When it comes to Saturn’s moon Mimas, Cassini kept delivering surprise after surprise. First, there was a fantastic image showing us, in great detail, Mimas’s remarkable Herschel crater (Voyager 1 was the first to give us images of Herschel crater, but they paled in comparison to what Cassini revealed).
But Cassini revealed another surprise on Mimas. When it took a look at its infrared profile and created a temperature map, we found Pac-Man.
While Mimas is quite a unique satellite of our beloved ringed planet, Pan certainly deserves some recognition as well.
The above image was captured in March of 2017, as Cassini zoomed within 15,300 miles (24,600 kilometers) of Pan.
I don’t know about you, but this moon makes me hungry for a pan of ravioli.
Stay tuned, more Cassini action to come as we prepare for the Grand Finale.
The final chapter in a remarkable mission of exploration and discovery, Cassini’s Grand Finale is in many ways like a brand new mission.
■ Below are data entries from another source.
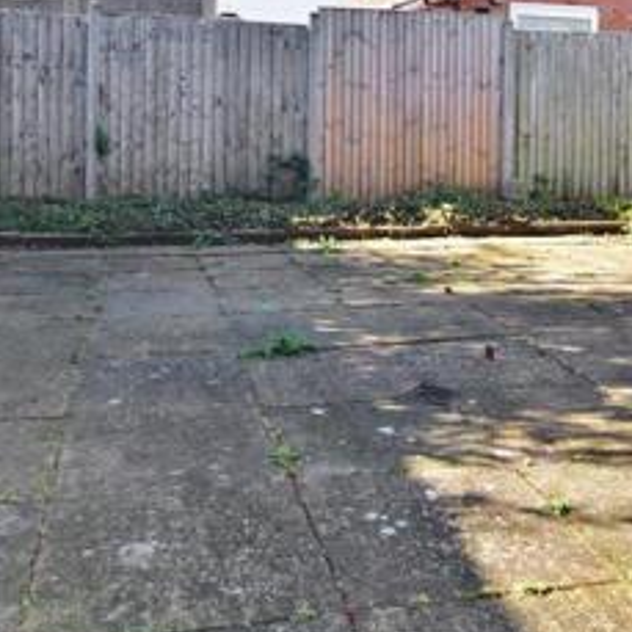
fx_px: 831
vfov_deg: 39.9
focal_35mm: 40
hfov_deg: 41.6
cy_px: 123
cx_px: 350
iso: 200
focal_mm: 11
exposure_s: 1/160
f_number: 6.3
Twenty-two times, NASA’s Cassini spacecraft will dive through the unexplored space between Saturn and its rings. What we learn from these ultra-close passes over the planet could be some of the most exciting revelations ever returned by the long-lived spacecraft. This animated video tells the story of Cassini’s final, daring assignment and looks back at what the mission has accomplished.
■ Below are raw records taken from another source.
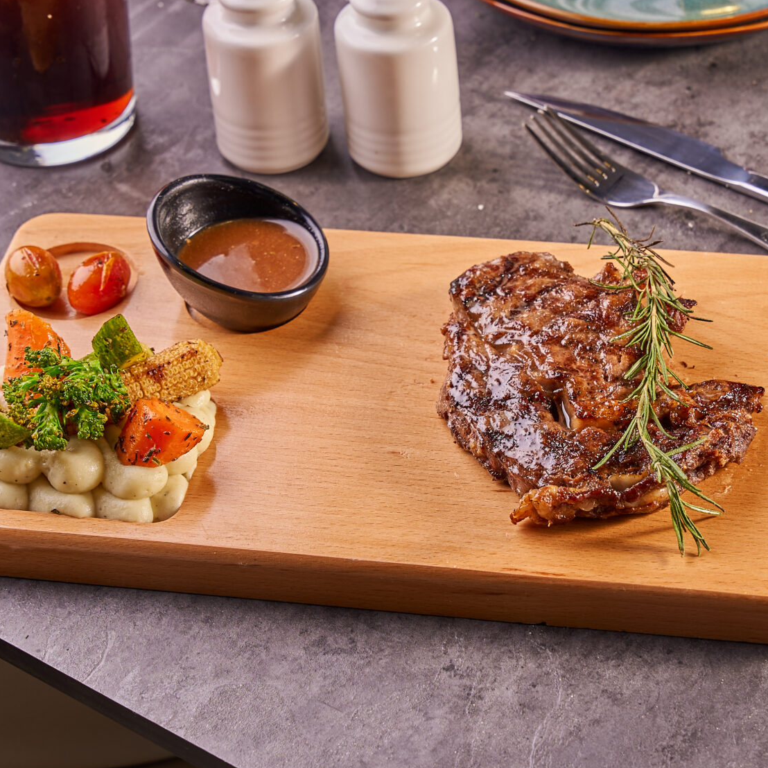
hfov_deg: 15.8
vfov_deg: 15.8
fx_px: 2761
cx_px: 408
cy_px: 327
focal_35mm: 110
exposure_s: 1/160
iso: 80
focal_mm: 70
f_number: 8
On September 15, one of the most fruitful space missions ever imagined will come to an end. After two decades in space, Cassini’s fuel supplies are close to being depleted. To avoid contaminating one of Saturn’s moons, including a pair that could harbor life–Enceladus and Titan–the decision was made to retire Cassini into Saturn’s atmosphere. Up until contact between the orbiter and Earth is lost, Cassini will continue to study our beloved ringed planet. New insight will be gleaned from this mission that’s only made possible by Cassini’s fatal approach to the gas giant. Among the data to be collected:
- The spacecraft will make detailed maps of Saturn’s gravity and magnetic fields, revealing how the planet is arranged internally, and possibly helping to solve the irksome mystery of just how fast Saturn is rotating.
- The final dives will vastly improve our knowledge of how much material is in the rings, bringing us closer to understanding their origins.
- Cassini’s particle detectors will sample icy ring particles being funneled into the atmosphere by Saturn’s magnetic field.
- Its cameras will take amazing, ultra-close images of Saturn’s rings and clouds.
Cassini launched on Oct. 15, 1997. After a seven-year journey the orbiter arrived at Saturn, carrying the European Space Agency’s Huygens probe. In 2005, the probe successfully landed on Saturn’s largest moon, Titan.
Quick facts about Titan:
- Titan is the solar system’s second largest moon.
- It’s the only moon in our solar system that has cloud systems and a dense, planet-like atmosphere.
- Titan has liquid hydrocarbon lakes, mountains, and seasonal weather patterns.
For 13 years, Cassini has orbited Saturn and provided us with fascinating information about, not just the planet, but its intricate ring system and many moons.
In addition to the important scientific data that was collected by Cassini, are the breathtaking images that have been collected: storms and aurorae on Saturn, detailed views of the worlds that are Saturn moons, and remarkable visions of Saturn’s sensational rings.